Predicting Breast Cancer by Applying Deep Learning to Linked Health Records and Mammograms.
Radiology. 2019 Jun 18:182622. doi: 10.1148/radiol.2019182622. [Epub ahead of print]
Akselrod-Ballin A, Chorev M, Shoshan Y, Spiro A, Hazan A, Melamed R, Barkan E, Herzel E, Naor S, Karavani E, Koren G, Goldschmidt Y, Shalev V, Rosen-Zvi M, Guindy M.
Background: Computational models on the basis of deep neural networks are increasingly used to analyze health care data. However, the efficacy of traditional computational models in radiology is a matter of debate.

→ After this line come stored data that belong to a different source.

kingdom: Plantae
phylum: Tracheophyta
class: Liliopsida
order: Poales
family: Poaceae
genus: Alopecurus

Purpose: To evaluate the accuracy and efficiency of a combined machine and deep learning approach for early breast cancer detection applied to a linked set of digital mammography images and electronic health records.
Materials and Methods: In this retrospective study, 52 936 images were collected in 13 234 women who underwent at least one mammogram between 2013 and 2017, and who had health records for at least 1 year before undergoing mammography. The algorithm was trained on 9611 mammograms and health records of women to make two breast cancer predictions: to predict biopsy malignancy and to differentiate normal from abnormal screening examinations. The study estimated the association of features with outcomes by using t test and Fisher exact test. The model comparisons were performed with a 95% confidence interval (CI) or by using the DeLong test.
Results: The resulting algorithm was validated in 1055 women and tested in 2548 women (mean age, 55 years ± 10 [standard deviation]). In the test set, the algorithm identified 34 of 71 (48%) false-negative findings on mammograms. For the malignancy prediction objective, the algorithm obtained an area under the receiver operating characteristic curve (AUC) of 0.91 (95% CI: 0.89, 0.93), with specificity of 77.3% (95% CI: 69.2%, 85.4%) at a sensitivity of 87%. When trained on clinical data alone, the model performed significantly better than the Gail model (AUC, 0.78 vs 0.54, respectively; P < .004).
Conclusion: The algorithm, which combined machine-learning and deep-learning approaches, can be applied to assess breast cancer at a level comparable to radiologists and has the potential to substantially reduce missed diagnoses of breast cancer.